I’ve been a registered Democrat for as long as I can remember. I always associated my party with compassion, unity, a country we can all call home. But lately, I find myself torn and confused. And my vexation stems primarily from the question of illegal immigration and the Democrats’ obsession with open borders.
In 2019, my filmmaking work led me to the story of a young Indian girl who died on our southern border while crossing illegally.
Since I was in India, I decided to find her family and, if possible, to offer help. I figured anyone who would risk a child’s life to come to America must be destitute. But I found the opposite: a relatively affluent family seeking to migrate to America for the “dollar dream.” And this was hardly an isolated case. Shooting around the world, I uncovered story after story of unqualified refugee and asylum cases, all exploiting a dangerously broken US immigration system.
Democrats frame their open-borders stance as compassionate, but their compassion is misplaced: Most illegal immigration is simply an abuse of America’s generous refugee policies, something President Donald Trump recognized when he insisted that would-be refugees apply for asylum where they are, securing the cooperation of Latin-American states in stopping migrant caravans.
President Biden has already signed executive orders to undo Trump’s border and illegal-immigration policies. These reversals are dangerous — and uninformed.
Our system is overloaded and stressed. We have people trying to immigrate to this country legally, with wait times of several years. For those who do choose to come here illegally, the journey is no walk in the park: From deaths on the border to predation by criminals and human traffickers, to long detentions, to less-than-livable wages once granted entry, these poor souls achieve far less than the American Dream.
And for what? So, corporations can have cheaper labor and we Democrats can have a larger voter base?
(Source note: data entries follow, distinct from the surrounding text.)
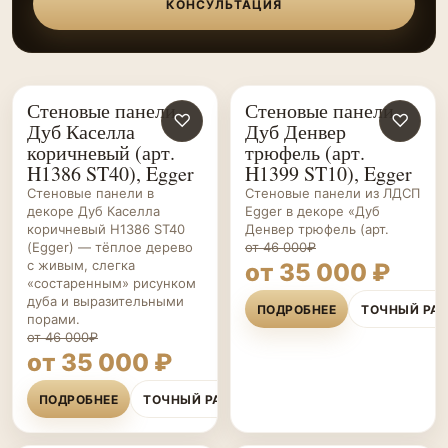
КОНСУЛЬТАЦИЯ
Стеновые панели
Стеновые панели
СТЕНОВЫЕ
♡
СТЕНОВЫЕ
♡
Дуб Каселла
Дуб Денвер
ПАНЕЛИ НА ЗАКАЗ
ПАНЕЛИ НА ЗАКАЗ
коричневый (арт.
трюфель (арт.
H1386 ST40), Egger
H1399 ST10), Egger
Стеновые панели в
Стеновые панели из ЛДСП
декоре Дуб Каселла
Egger в декоре «Дуб
коричневый H1386 ST40
Денвер трюфель (арт.
(Egger) — тёплое дерево
от 46 000₽
с живым, слегка
от 35 000 ₽
«состаренным» рисунком
дуба и выразительными
ПОДРОБНЕЕ
ТОЧНЫЙ РА
порами.
от 46 000₽
от 35 000 ₽
ПОДРОБНЕЕ
ТОЧНЫЙ РАСЧЁТ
Meanwhile, our own people are suffering. Millions of Americans don’t have health care. Unemployment is at record highs. Many need government assistance. We don’t have the resources to help our own. And yet the leaders of my party telegraph invitations for more illegal crossings, regardless of how it hurts Americans and migrants alike.
Our cultural elites relentlessly present open borders as the natural order of things, with all opposition dismissed as cranky and phobic. Former President Barack Obama, will soon adapt “Exit West,” a book about immigration, into a film for Netflix. The book’s author, Mohsin Hamid, says, “Migration is what our species does. . . . We need to see the beauty and potential in this.”
But where are the films that present the other side of the story?
Legal immigration isn’t without its flaws, either. The irresponsible messaging from the Democrats has turned America into a lottery platform, as opposed to a country that countless warriors have shed their blood for. A nation that gives and deserves allegiance. An adopted motherland that must be given equal love, if not more, than your birth motherland.
And because the open-orders ideology views the nation as nothing more than a personal-success platform, not much is expected of the new immigrant besides working, spending and enjoying themselves.
There are immigrants who still refer to the country they left behind as “my country”; America as is just the place where they happen to reside. Of them, I ask: Where is your effort? It’s true that when done for the right reasons, with the right sentiments and executed in the right way, immigration can be a beautiful thing, as Ahmed says.
But when immigrants just focus on using America as a commodity to further their self-interest, without investing any love or reverence for this great nation, it becomes selfishly problematic.
America isn’t — or shouldn’t be — for sale or for rent. It’s not a means to get ahead. It’s a nation, with many who worship its history and ideals. Come here and play your part in making America as great as it deserves to be. Start by protecting and serving this country, which includes its borders.
Namrata Singh Gujral directed “America’s Forgotten,” a film about the dark side and high costs of illegal immigration.